Pricing Web 2.0 Services - Part One

Pricing Strategy Part One

How to correctly price your services or products online.

A frequent question that I receive from clients as an internet marketing strategist and consultant is: “How do I price my services.” More specifically, what are the steps to correctly price a web 2.0 strategy or any other service that I am going to start offering through the internet?

For example, I have a client that came to me the other day and had a similar question. He just started his small business as a financial advisor but had some questions about his pricing structure.  I first asked him to share with me how much he was charging for his services. Then, I proceeded to ask him how much were other people in his industry charging for similar services.

One thing I discovered right away was that he was immediately sure that he was charging way less than all of the others.
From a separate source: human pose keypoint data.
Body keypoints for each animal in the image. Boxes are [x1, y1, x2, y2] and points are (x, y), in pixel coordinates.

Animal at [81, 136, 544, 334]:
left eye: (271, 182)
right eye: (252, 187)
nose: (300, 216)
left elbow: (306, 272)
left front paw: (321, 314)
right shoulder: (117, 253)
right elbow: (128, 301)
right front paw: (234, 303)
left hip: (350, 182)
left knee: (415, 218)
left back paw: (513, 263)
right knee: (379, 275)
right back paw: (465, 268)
He also believed that the quality of services that his competitors were providing, in his own view, was a lot lower as well.  Believe me when I tell you, this story is not uncommon at all.
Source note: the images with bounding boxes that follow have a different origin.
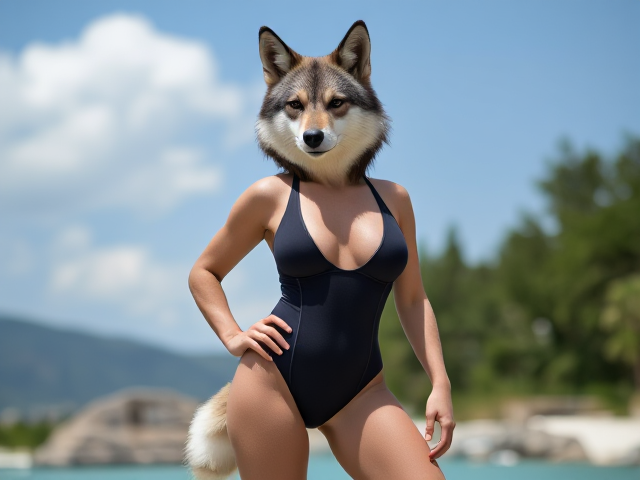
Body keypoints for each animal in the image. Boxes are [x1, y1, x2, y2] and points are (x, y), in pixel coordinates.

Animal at [184, 20, 390, 479]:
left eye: (336, 103)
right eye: (295, 105)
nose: (312, 136)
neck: (329, 183)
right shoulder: (256, 195)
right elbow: (202, 269)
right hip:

His explanation was one that I have heard many times already. He said: “I can’t charge more because I feel that people wouldn’t buy my services, they will end up with somebody else!”

One of the main fears of non-marketers and even some marketers as well is precisely this. Somewhere in our subconscious mind, we believe that if we lower our price (sometimes even give our services for free), people won’t hesitate to buy from us. Also, it gets rid of the nervousness associated with doing a good job. In other words, with a high price people associate responsibility. However, with a low price people associate exactly the opposite. In their minds they think that if they charge a high price, then the expectation of their service is going to be too high for them to fulfill and they will ultimate fail.

Now all of these are fair assumptions and fear, however they are all wrong and they will hurt you in the short and long run, and here is why.

First of all, you have to understand that price is a component of the mix of marketing and that price is not only the associated value for the exchange of services for monetary equivalent, but also it carries information. For example, when we see the price of a t-shirt, we don’t just take the price and automatically think of monetary exchange. As human beings we “read” into the price.

Have you ever been at a grocery store trying to decide between two brands of a new product that you need? When you see the price, it becomes a decision factor, however, not necessarily to the benefit of the cheapest. Why? Because the cheapest also carries the message that it probably isn’t as good as the other. In our minds the explanation that we find for the low cost is that probably is not as good as the other one that is more expensive. We create this mental stories to explain our beliefs and those mental stories can be absolutely untrue.  As intelligent beings we need reasons to make the best decisions. We ponder every little thing. For example, you may end up buying one particular product just because your mom used to buy the same one, not because it is the best choice. In your mind, perhaps if your mom (authority figure) chose that one, then it should be good.